Automated Tracking of Shallow Maritime Clouds on Geostationary Imagery to Extract Lifecycle Characteristics

Shallow moist convection is ubiquitous throughout the tropics and represents a key player in boundary layer processes. Satellites have provided many statistics on shallow clouds, such as size, structure, and geographical coverage, from static views of recurring cloud fields. But determining why certain cloud features appear and persist for different periods requires a time-evolving view of their behaviors. Geostationary satellites provide a unique opportunity to follow the time evolution of individual convective features, given their enhanced spatial and temporal sampling.

A cloud-tracking tool was developed to identify properties of cloud lifecycle from the NASA Cloud, Aerosol, and Monsoon Processes Philippines Experiment (CAMP2EX) field campaign of 2019. The mission conducted intensive sampling of shallow cumulus in the West Pacific Ocean, in tandem with Rapid Scan imagery from the Advanced Himawari Imager (AHI) on the Japan Meteorological Agency’s (JMA) Himawari-8 satellite. Shallow cumulus was segmented according to thresholds in 0.5-km visible reflectance and with blurring techniques. Despite being limited to daytime hours, the segmentations yielded the best resolution possible for capturing cloud initiation and decay. The tracking procedure is based on a computer vision package that includes Kalman filters for motion prediction, object overlap search, and the Hungarian (or Kuhn-Munkres) matching algorithm for track designation. AHI radiances available within the tracked cloud boundaries are assembled to form individual spectral histories. The resulting catalog provides thousands of cloud histories for domains measuring only a few degrees in latitude and longitude.

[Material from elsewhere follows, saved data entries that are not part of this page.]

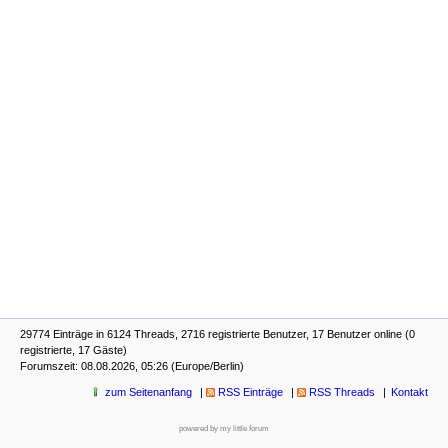
29774 Einträge in 6124 Threads, 2716 registrierte Benutzer, 17 Benutzer online (0
registrierte, 17 Gäste)
Forumszeit: 08.08.2026, 05:26 (Europe/Berlin)
zum Seitenanfang
RSS Einträge
RSS Threads
Kontakt
powered by my little forum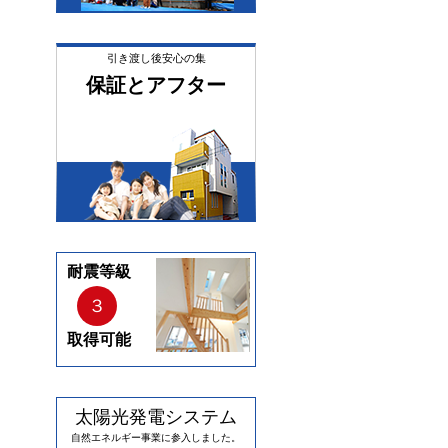
引き渡し後安心の集
保証とアフター
耐震等級
３
取得可能
太陽光発電システム
自然エネルギー事業に参入しました。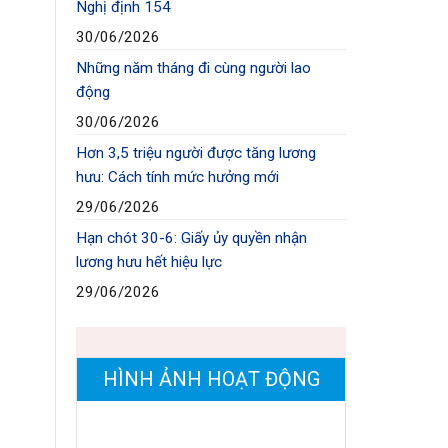
Nghị định 154
30/06/2026
Những năm tháng đi cùng người lao
động
30/06/2026
Hơn 3,5 triệu người được tăng lương
hưu: Cách tính mức hưởng mới
29/06/2026
Hạn chót 30-6: Giấy ủy quyền nhận
lương hưu hết hiệu lực
29/06/2026
HÌNH ẢNH HOẠT ĐỘNG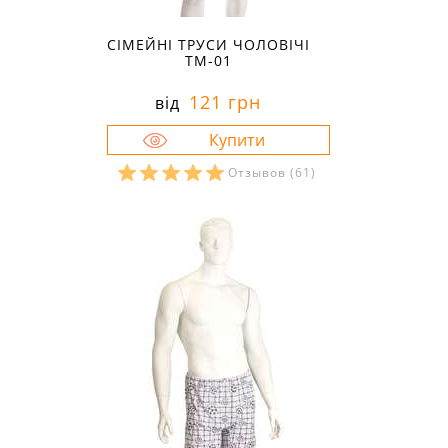
СІМЕЙНІ ТРУСИ ЧОЛОВІЧІ
ТМ-01
121 грн
від
Отзывов
(61)
Розміри в наявності:
44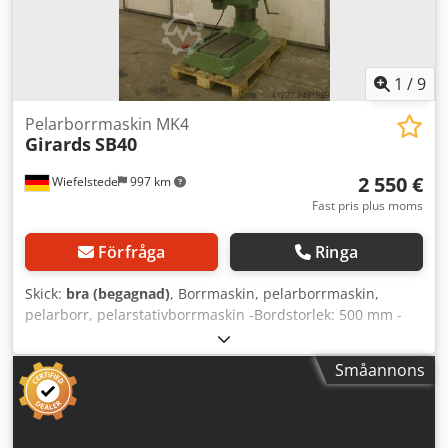
1
/
9
Pelarborrmaskin MK4
Girards
SB40
2 550 €
Wiefelstede
997 km
Fast pris plus moms
Förfråga
Ringa
Skick:
bra (begagnad)
, Borrmaskin, pelarborrmaskin,
pelarborr, pelarstativborrmaskin -Bordstorlek: 500 mm -
Spindelanslutning: MK4 -Utliggning: 400 mm -Varvtal: 38–
750 varv/min -Matning: 0,08–0,13 mm/varv -Pelare: Ø 220
Småannons
mm -Spindelslag: 235 mm -Växellåda: -Mått:
640/1020/H2730 mm Chedecpbwbopfx Ad Sja -Vikt: 965 kg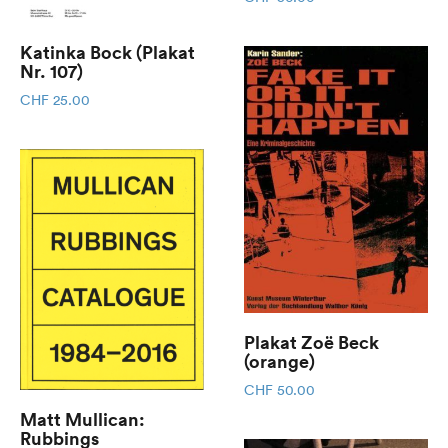
Katinka Bock (Plakat
Nr. 107)
CHF
25.00
Plakat Zoë Beck
(orange)
CHF
50.00
Matt Mullican:
Rubbings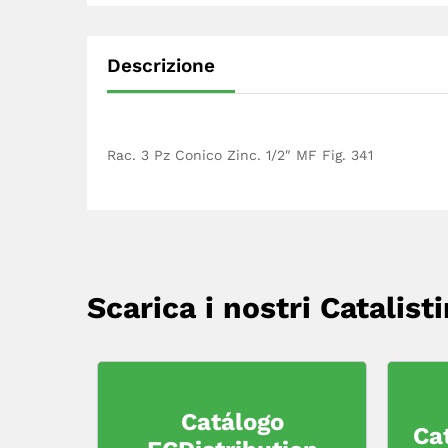
Descrizione
Rac. 3 Pz Conico Zinc. 1/2″ MF Fig. 341
Scarica i nostri Catalisti
Catálogo
Ca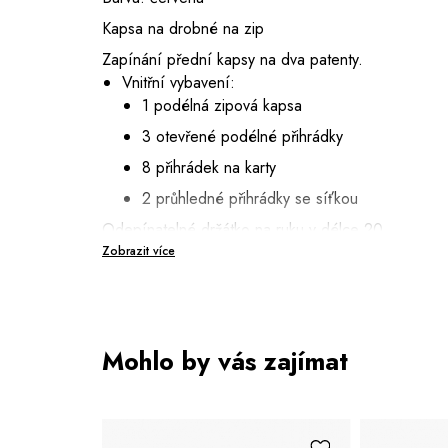
Kapsa na drobné na zip
Zapínání přední kapsy na dva patenty.
Vnitřní vybavení:
1 podélná zipová kapsa
3 otevřené podélné přihrádky
8 přihrádek na karty
2 průhledné přihrádky se síťkou
Odepínatelné držátko na ruku v délce 20
cm
Zobrazit více
Mohlo by vás zajímat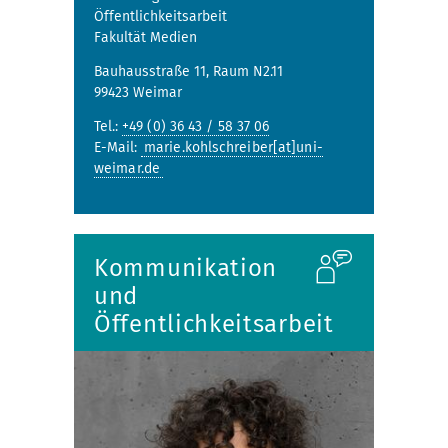
Öffentlichkeitsarbeit
Fakultät Medien
Bauhausstraße 11, Raum N2.11
99423 Weimar
Tel.:
+49 (0) 36 43 / 58 37 06
E-Mail:
marie.kohlschreiber[at]uni-
weimar.de
Kommunikation
und
Öffentlichkeitsarbeit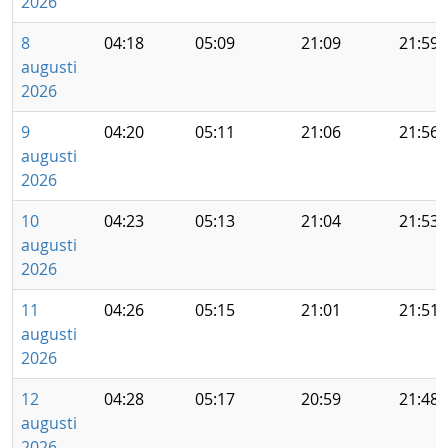
2026
8
04:18
05:09
21:09
21:59
augusti
2026
9
04:20
05:11
21:06
21:56
augusti
2026
10
04:23
05:13
21:04
21:53
augusti
2026
11
04:26
05:15
21:01
21:51
augusti
2026
12
04:28
05:17
20:59
21:48
augusti
2026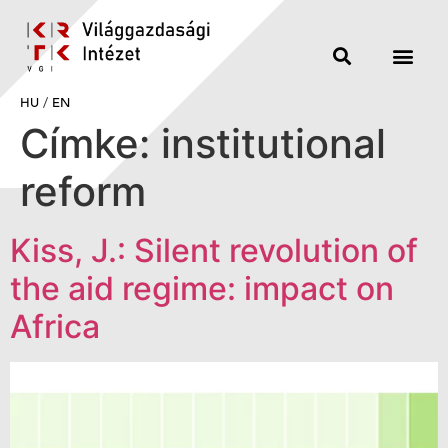
HU
/
EN
Címke:
institutional
reform
Kiss, J.: Silent revolution of
the aid regime: impact on
Africa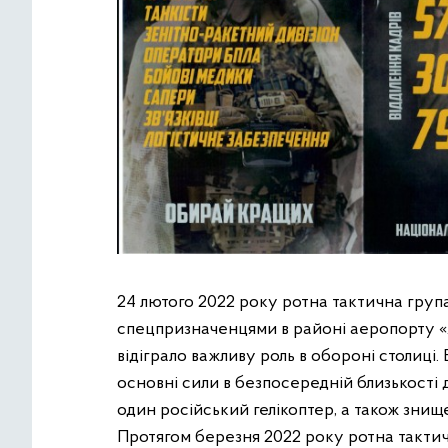
24 лютого 2022 року ротна тактична група
спецпризначенцями в районі аеропорту «Ан
відіграло важливу роль в обороні столиці
основні сили в безпосередній близькості
один російський гелікоптер, а також зн
Протягом березня 2022 року ротна тактичн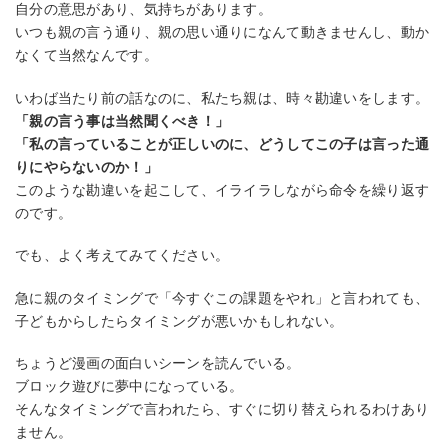
自分の意思があり、気持ちがあります。
いつも親の言う通り、親の思い通りになんて動きませんし、動か
なくて当然なんです。
いわば当たり前の話なのに、私たち親は、時々勘違いをします。
「親の言う事は当然聞くべき！」
「私の言っていることが正しいのに、どうしてこの子は言った通
りにやらないのか！」
このような勘違いを起こして、イライラしながら命令を繰り返す
のです。
でも、よく考えてみてください。
急に親のタイミングで「今すぐこの課題をやれ」と言われても、
子どもからしたらタイミングが悪いかもしれない。
ちょうど漫画の面白いシーンを読んでいる。
ブロック遊びに夢中になっている。
そんなタイミングで言われたら、すぐに切り替えられるわけあり
ません。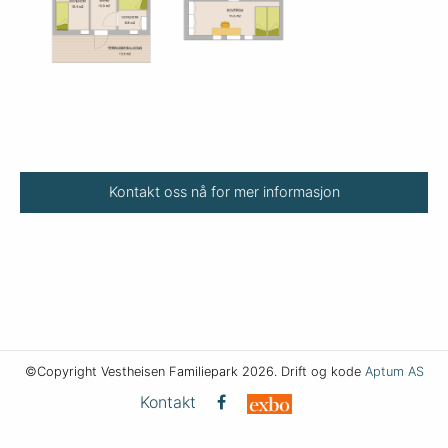
Kontakt oss nå for mer informasjon
©Copyright Vestheisen Familiepark 2026. Drift og kode
Aptum AS
Kontakt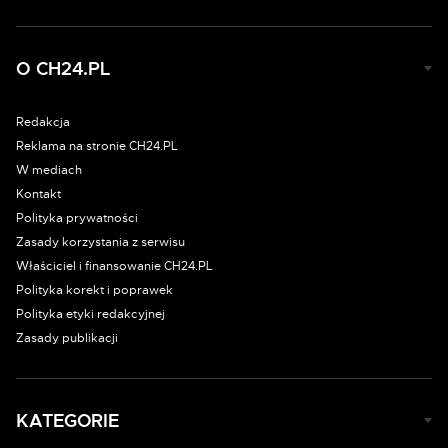
O CH24.PL
Redakcja
Reklama na stronie CH24.PL
W mediach
Kontakt
Polityka prywatności
Zasady korzystania z serwisu
Właściciel i finansowanie CH24.PL
Polityka korekt i poprawek
Polityka etyki redakcyjnej
Zasady publikacji
KATEGORIE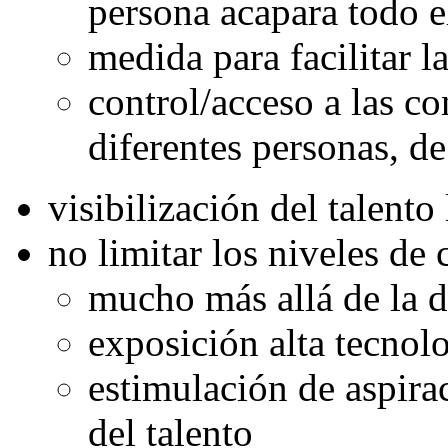
persona acapara todo e
medida para facilitar 
control/acceso a las co
diferentes personas, d
visibilización del talento 
no limitar los niveles de
mucho más allá de la 
exposición alta tecno
estimulación de aspira
del talento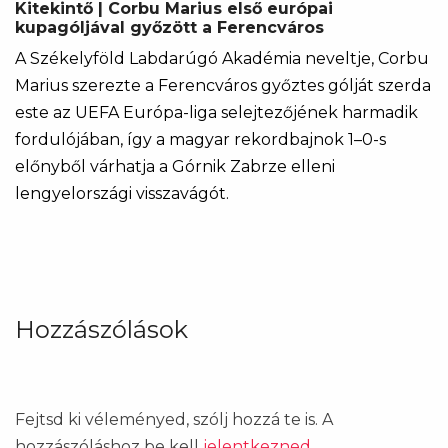
Kitekintő | Corbu Marius első európai
kupagóljával győzött a Ferencváros
A Székelyföld Labdarúgó Akadémia neveltje, Corbu
Marius szerezte a Ferencváros győztes gólját szerda
este az UEFA Európa-liga selejtezőjének harmadik
fordulójában, így a magyar rekordbajnok 1–0-s
előnyből várhatja a Górnik Zabrze elleni
lengyelországi visszavágót.
Hozzászólások
Fejtsd ki véleményed, szólj hozzá te is. A
hozzászóláshoz be kell
jelentkezned
.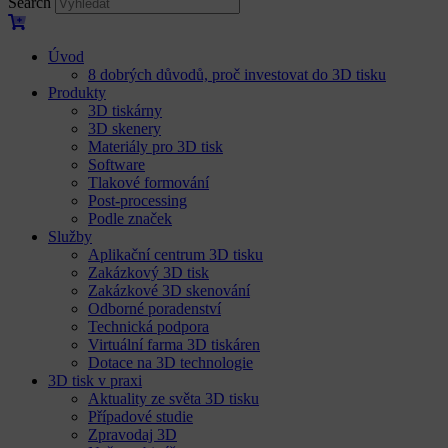
Search
Úvod
8 dobrých důvodů, proč investovat do 3D tisku​
Produkty
3D tiskárny
3D skenery
Materiály pro 3D tisk
Software
Tlakové formování
Post-processing
Podle značek
Služby
Aplikační centrum 3D tisku
Zakázkový 3D tisk
Zakázkové 3D skenování
Odborné poradenství
Technická podpora
Virtuální farma 3D tiskáren
Dotace na 3D technologie
3D tisk v praxi
Aktuality ze světa 3D tisku
Případové studie
Zpravodaj 3D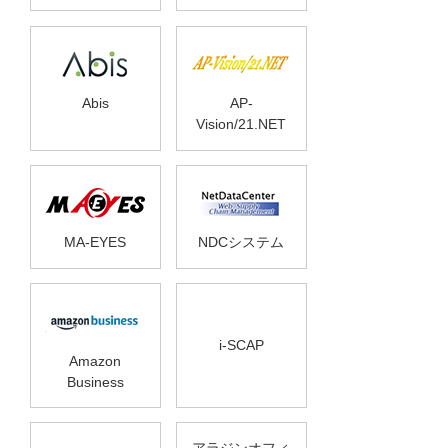
Abis
AP-
Vision/21.NET
MA-EYES
NDCシステム
i-SCAP
Amazon
Business
アラジンオフィ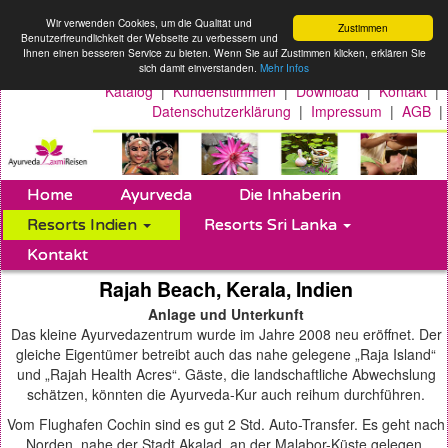
Wir verwenden Cookies, um die Qualität und
Zustimmen
Benutzerfreundlichkeit der Webseite zu verbessern und
Ihnen einen besseren Service zu bieten. Wenn Sie auf Zustimmen klicken, erklären Sie
sich damit einverstanden.
Mehr Infos
Katalog
|
Kundenstimmen
|
Download
|
Kontakt
|
Datenschutzerklärung
|
Impressum
|
AGB
|
Home
Ayurveda
Die Inhaberin
Resorts Indien
Resorts Sri Lanka
Kontakt
Rajah Beach, Kerala, Indien
Anlage und Unterkunft
Das kleine Ayurvedazentrum wurde im Jahre 2008 neu eröffnet. Der
gleiche Eigentümer betreibt auch das nahe gelegene „Raja Island“
und „Rajah Health Acres“. Gäste, die landschaftliche Abwechslung
schätzen, könnten die Ayurveda-Kur auch reihum durchführen.
Vom Flughafen Cochin sind es gut 2 Std. Auto-Transfer. Es geht nach
Norden, nahe der Stadt Akalad, an der Malabor-Küste gelegen.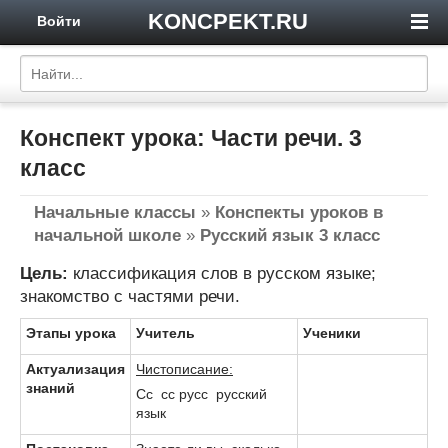
KONCPEKT.RU
Войти
Конспект урока: Части речи. 3
класс
Начальные классы
»
Конспекты уроков в
начальной школе
»
Русский язык 3 класс
Цель:
классификация слов в русском языке;
знакомство с частями речи.
Этапы урока
Учитель
Ученики
Актуализация
Чистописание:
знаний
Сс сс русс русский
язык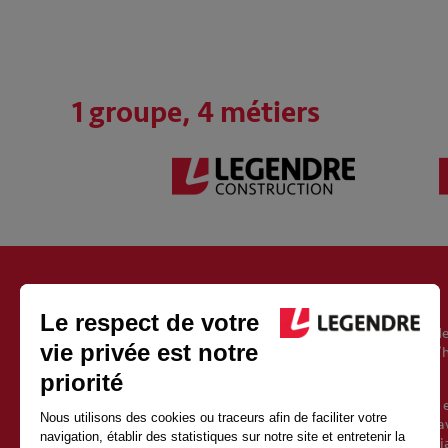
1 groupe, 4 métiers
À PROPOS DU GROUPE LEGENDRE
Fondé en 1946, le groupe Legendre est un acteur européen de
l’immobilier, de l’énergie et de l’exploitation. Il est aujourd’
Vincent Legendre, le petit-fils du fondateur.
Avec 2500 salariés et 1 milliard d’euros de chiffre d’affaires 
une croissance soutenue depuis sa création. Sa force est d’av
qualités de proximité et d’indépendance d’un groupe familia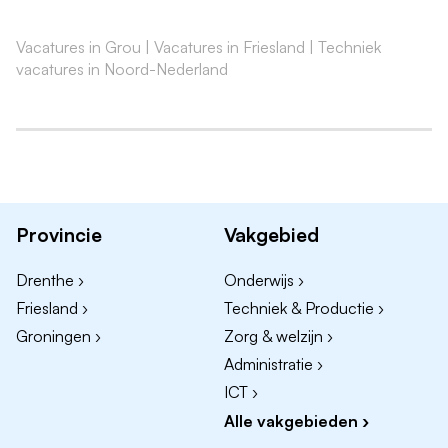
Een afgeronde bouwkundige opleiding;
Enkele jaren relevante werkervaring heeft de
Vacatures in Grou
|
Vacatures in Friesland
|
Techniek
voorkeur;
vacatures in Noord-Nederland
Ervaring met Revit en/of CAD-software;
Goede bouwkundige en technische kennis;
Affiniteit met 3D-visualisaties;
Een zelfstandige werkhouding én teamspirit;
Goede beheersing van de Nederlandse taal in
Provincie
Vakgebied
woord en geschrift.
Drenthe ›
Onderwijs ›
Wat bieden wij?
Friesland ›
Techniek & Productie ›
Een afwisselende functie binnen een enthousiast en
Groningen ›
Zorg & welzijn ›
hecht team;
Administratie ›
Veel vrijheid, verantwoordelijkheid en ruimte voor
ICT ›
eigen initiatief;
Alle vakgebieden ›
Werken aan uitdagende en architectonisch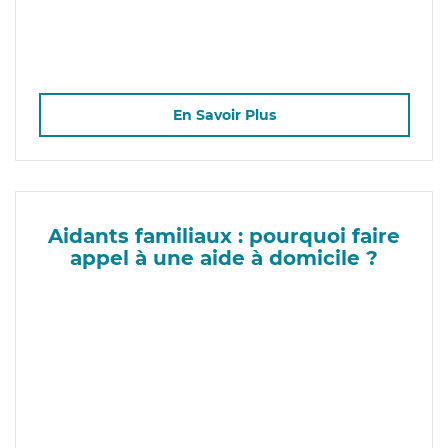
En Savoir Plus
Aidants familiaux : pourquoi faire
appel à une aide à domicile ?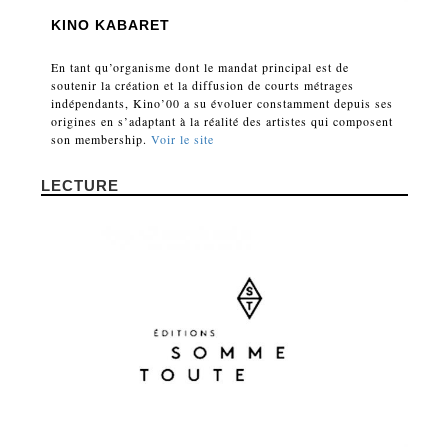
KINO KABARET
En tant qu’organisme dont le mandat principal est de
soutenir la création et la diffusion de courts métrages
indépendants, Kino’00 a su évoluer constamment depuis ses
origines en s’adaptant à la réalité des artistes qui composent
son membership.
Voir le site
LECTURE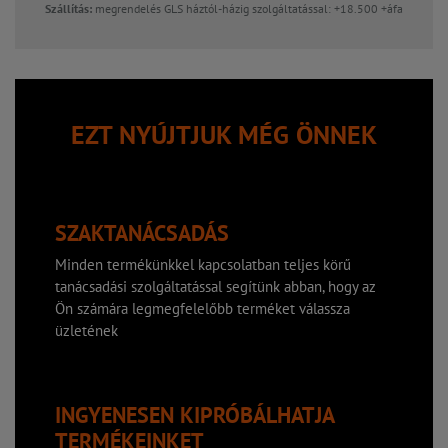
Szállítás:
megrendelés GLS háztól-házig szolgáltatással: +18.500 +áfa
EZT NYÚJTJUK MÉG ÖNNEK
SZAKTANÁCSADÁS
Minden termékünkkel kapcsolatban teljes körű
tanácsadási szolgáltatással segítünk abban, hogy az
Ön számára legmegfelelőbb terméket válassza
üzletének
INGYENESEN KIPRÓBÁLHATJA
TERMÉKEINKET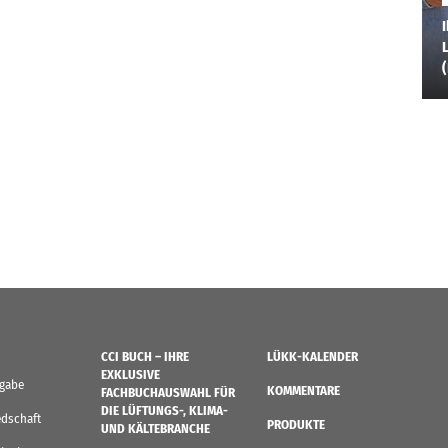
I
L
CCI BUCH – IHRE
LÜKK-KALENDER
EXKLUSIVE
sgabe
KOMMENTARE
FACHBUCHAUSWAHL FÜR
DIE LÜFTUNGS-, KLIMA-
edschaft
PRODUKTE
UND KÄLTEBRANCHE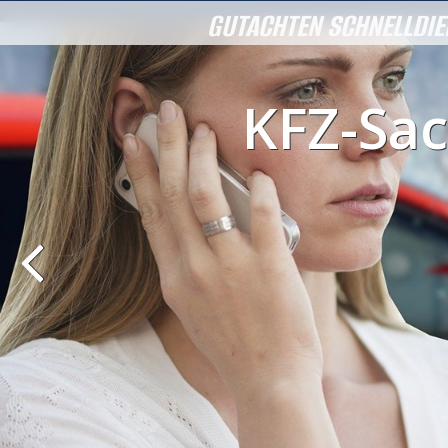
GUTACHTEN SCHNELLDIE
KFZ-Sac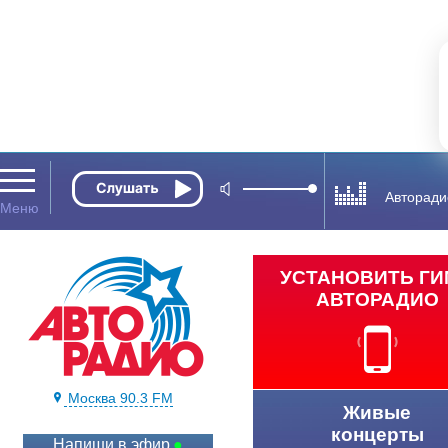
Авторади
УСТАНОВИТЬ Г
АВТОРАДИО
Москва 90.3 FM
Живые
концерты
Напиши в эфир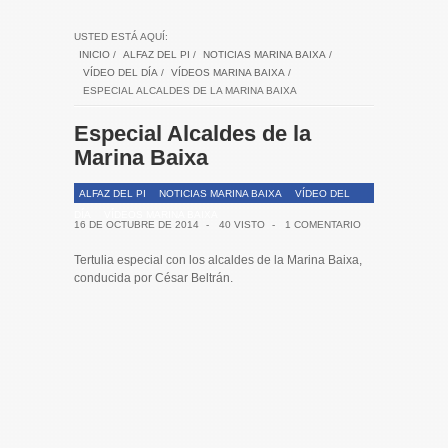
USTED ESTÁ AQUÍ:
INICIO
/
ALFAZ DEL PI
/
NOTICIAS MARINA BAIXA
/
VÍDEO DEL DÍA
/
VÍDEOS MARINA BAIXA
/
ESPECIAL ALCALDES DE LA MARINA BAIXA
Especial Alcaldes de la
Marina Baixa
ALFAZ DEL PI
NOTICIAS MARINA BAIXA
VÍDEO DEL
DÍA
VÍDEOS MARINA BAIXA
16 DE OCTUBRE DE 2014
-
40 VISTO
-
1 COMENTARIO
Tertulia especial con los alcaldes de la Marina Baixa,
conducida por César Beltrán.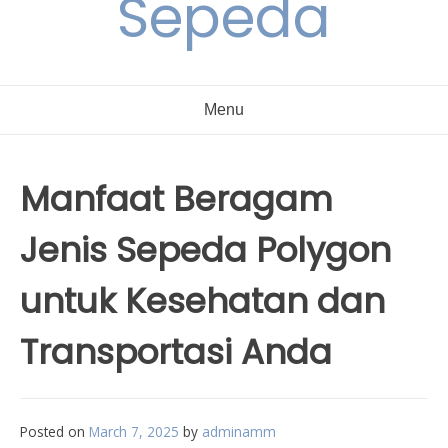
Sepeda
Menu
Manfaat Beragam
Jenis Sepeda Polygon
untuk Kesehatan dan
Transportasi Anda
Posted on
March 7, 2025
by
adminamm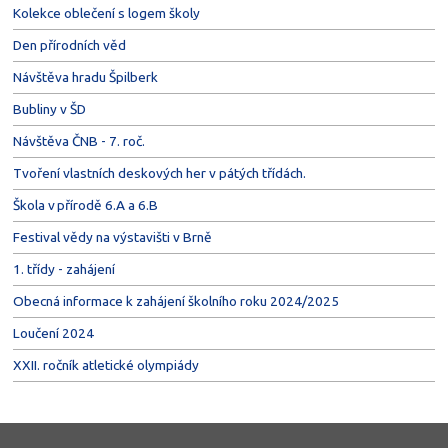
Kolekce oblečení s logem školy
Den přírodních věd
Návštěva hradu Špilberk
Bubliny v ŠD
Návštěva ČNB - 7. roč.
Tvoření vlastních deskových her v pátých třídách.
Škola v přírodě 6.A a 6.B
Festival vědy na výstavišti v Brně
1. třídy - zahájení
Obecná informace k zahájení školního roku 2024/2025
Loučení 2024
XXII. ročník atletické olympiády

We present an overview of the cloud-tracking tool, strategies to identify development stages from cloud tracks, and preliminary results that document cumulus lifecycle properties from satellite. The application of AHI 0.5-km reflectance has both strengths and limitations when attempting to track lifecycles of the smallest resolvable clouds. We show that by aggregating cloud tracks from a few case studies of CAMP2EX, we can discern differences in cloud lifetime and development according to ensembles selected from areas of interest. The results demonstrate an ability to quantify lifetimes and assess rates of change in cloud characteristics that are likely controlled by the surrounding environment and meteorology.